The employers survey showed that just 19% of job vacancies were extra vacancies that wouldn’t have existed without the subsidy and another 15% were influenced in their choice of candidate (i.e. they hired a young unemployed person so they could claim the subsidy). This represents a huge ‘deadweight loss’. 81% of the job vacancies would have existed anyway without the Youth Contract, and employers probably would have hired a young unemployed person regardless in 85% of cases.

So we have a program that (on the wage subsidy element) has only paid full subsidy for 4,000 jobs (against a target of 160,000) and of those 4,000 jobs, only about 800 were brand new jobs that wouldn’t have existed but for the Youth Contract. Not very impressive Mr Clegg.

But why has the program been so unsuccessful? In contrast, the last Labour Government’s ‘Future Jobs Fund’ managed to create over 100,000 temporary jobs in about 18 months. These were overwhelmingly in the public and third sectors and the subsidy was over double the Youth Contract subsidy (about £6,000 from memory). So why hasn’t the Youth Contract achieved the same results? Is is because the subsidy wasn’t high enough to cover all the costs of employing a young person? Is it because the subsidy isn’t paid until the person has been working with an employer for 6 months? Is it just that employers won’t take someone on unless they really need someone, even at a reduced cost? I think the fact the Government have tried to do this on the cheap goes some way to explaining it, but why it’s failed so spectacularly, I’m not quite sure though.

These results should give the Labour Party pause for thought though. Their idea is for a compulsory job guarantee which would place long term unemployed people in paid employment in the private sector. The private sector hasn’t responded that positively to the Youth Contract, so why would it to Labour’s scheme? And most of the jobs created under the Youth Contract can not be called ‘new’ so is it really a good idea to subsidise private sector employers to do what they were already going to do anyway? At best you would get a small pack-shuffling effect, when what’s needed is an increase in the total number of jobs. Time for a rethink?
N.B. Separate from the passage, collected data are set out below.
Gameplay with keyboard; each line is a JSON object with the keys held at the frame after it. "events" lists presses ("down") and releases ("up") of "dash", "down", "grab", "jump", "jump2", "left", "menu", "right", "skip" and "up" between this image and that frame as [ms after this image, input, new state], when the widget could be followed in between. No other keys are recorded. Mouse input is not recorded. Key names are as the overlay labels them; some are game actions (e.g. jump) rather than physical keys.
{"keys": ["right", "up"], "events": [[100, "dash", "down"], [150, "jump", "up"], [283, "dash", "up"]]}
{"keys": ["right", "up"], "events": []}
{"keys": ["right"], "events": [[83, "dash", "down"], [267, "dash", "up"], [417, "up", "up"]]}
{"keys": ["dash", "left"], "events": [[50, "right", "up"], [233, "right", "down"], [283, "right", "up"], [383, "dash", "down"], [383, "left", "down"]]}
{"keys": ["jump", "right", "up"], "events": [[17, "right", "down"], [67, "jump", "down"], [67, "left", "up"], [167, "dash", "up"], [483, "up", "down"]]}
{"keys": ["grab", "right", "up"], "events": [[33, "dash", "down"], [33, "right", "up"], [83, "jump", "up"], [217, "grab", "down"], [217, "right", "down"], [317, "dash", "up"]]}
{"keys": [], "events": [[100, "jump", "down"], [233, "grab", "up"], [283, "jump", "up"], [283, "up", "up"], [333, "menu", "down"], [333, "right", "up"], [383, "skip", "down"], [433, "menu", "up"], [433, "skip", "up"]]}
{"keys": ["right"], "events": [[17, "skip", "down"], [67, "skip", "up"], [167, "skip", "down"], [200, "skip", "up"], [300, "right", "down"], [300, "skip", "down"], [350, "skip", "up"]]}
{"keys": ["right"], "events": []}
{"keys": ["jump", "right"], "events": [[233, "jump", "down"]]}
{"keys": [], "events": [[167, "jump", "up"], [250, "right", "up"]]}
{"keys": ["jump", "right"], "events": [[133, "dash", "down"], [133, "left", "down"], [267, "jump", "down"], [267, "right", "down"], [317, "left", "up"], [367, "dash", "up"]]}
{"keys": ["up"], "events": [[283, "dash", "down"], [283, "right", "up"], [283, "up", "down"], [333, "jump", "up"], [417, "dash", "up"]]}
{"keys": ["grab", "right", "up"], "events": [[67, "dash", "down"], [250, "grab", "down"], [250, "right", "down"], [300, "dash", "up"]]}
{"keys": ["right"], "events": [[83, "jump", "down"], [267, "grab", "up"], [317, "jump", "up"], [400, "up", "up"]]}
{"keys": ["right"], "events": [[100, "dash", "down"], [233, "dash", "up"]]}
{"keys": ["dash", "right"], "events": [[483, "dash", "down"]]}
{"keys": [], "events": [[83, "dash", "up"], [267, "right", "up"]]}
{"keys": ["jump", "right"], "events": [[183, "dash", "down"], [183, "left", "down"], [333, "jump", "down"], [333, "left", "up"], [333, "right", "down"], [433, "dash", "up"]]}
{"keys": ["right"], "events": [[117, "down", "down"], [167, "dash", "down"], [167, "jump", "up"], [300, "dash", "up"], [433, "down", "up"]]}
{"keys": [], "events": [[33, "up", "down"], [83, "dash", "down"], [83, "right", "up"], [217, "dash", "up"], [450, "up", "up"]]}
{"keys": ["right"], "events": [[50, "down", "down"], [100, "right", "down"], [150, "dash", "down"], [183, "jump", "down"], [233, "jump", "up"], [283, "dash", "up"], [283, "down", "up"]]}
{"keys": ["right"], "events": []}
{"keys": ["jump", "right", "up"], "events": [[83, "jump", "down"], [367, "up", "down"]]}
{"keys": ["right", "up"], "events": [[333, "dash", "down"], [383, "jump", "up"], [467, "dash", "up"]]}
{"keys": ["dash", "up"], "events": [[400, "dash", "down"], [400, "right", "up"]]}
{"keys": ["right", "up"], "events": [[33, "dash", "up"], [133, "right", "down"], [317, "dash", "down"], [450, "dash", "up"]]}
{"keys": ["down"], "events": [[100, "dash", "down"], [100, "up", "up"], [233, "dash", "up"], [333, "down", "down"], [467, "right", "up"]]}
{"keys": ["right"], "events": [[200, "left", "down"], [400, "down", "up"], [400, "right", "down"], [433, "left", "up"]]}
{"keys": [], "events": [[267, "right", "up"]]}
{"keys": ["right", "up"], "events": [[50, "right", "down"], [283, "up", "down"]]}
A lack of jobs not aspiration is the cause of youth unemployment

FACT: Youth unemployment is so high because there aren’t enough jobs.

This seems to be so obvious, you might be wondering why I feel the need to write a blog about it, but a large proportion of the Tory Party don’t seem to accept this. David Cameron announced at his conference this week his (unworkable) plans to deny all social security benefits to those under 25. Instead they must ‘learn or earn’. Implicit in this idea is that most young unemployed young people are out of work by choice, and removing the option of social security to these people will solve the problem. I don’t know whether they really believe this or not, but it’s a total myth.

When the economy is weak and unemployment is high, employers can afford to be more picky in their hiring. There are often numerous highly skilled or experienced people applying for the same vacancies as young unemployed people. Taking on the young person becomes a risk for the employer. Young people are moved to the back of the queue, and move further back the longer they are out of work. Even as the economy recovers, the young, the old and the long term unemployed still struggle to find work. It has nothing to do with aspiration or the choice to live a life on benefits.

The current stats bear this out. Including ‘inactive wants a job’, there are around 5 million people wanting a job but can’t find one and a further 1.4 million who are working part time but the ONS says there are just over 500,000 vacancies available currently.

So this latest idea from the Tories is ridiculous. To repeat, there just aren’t enough jobs.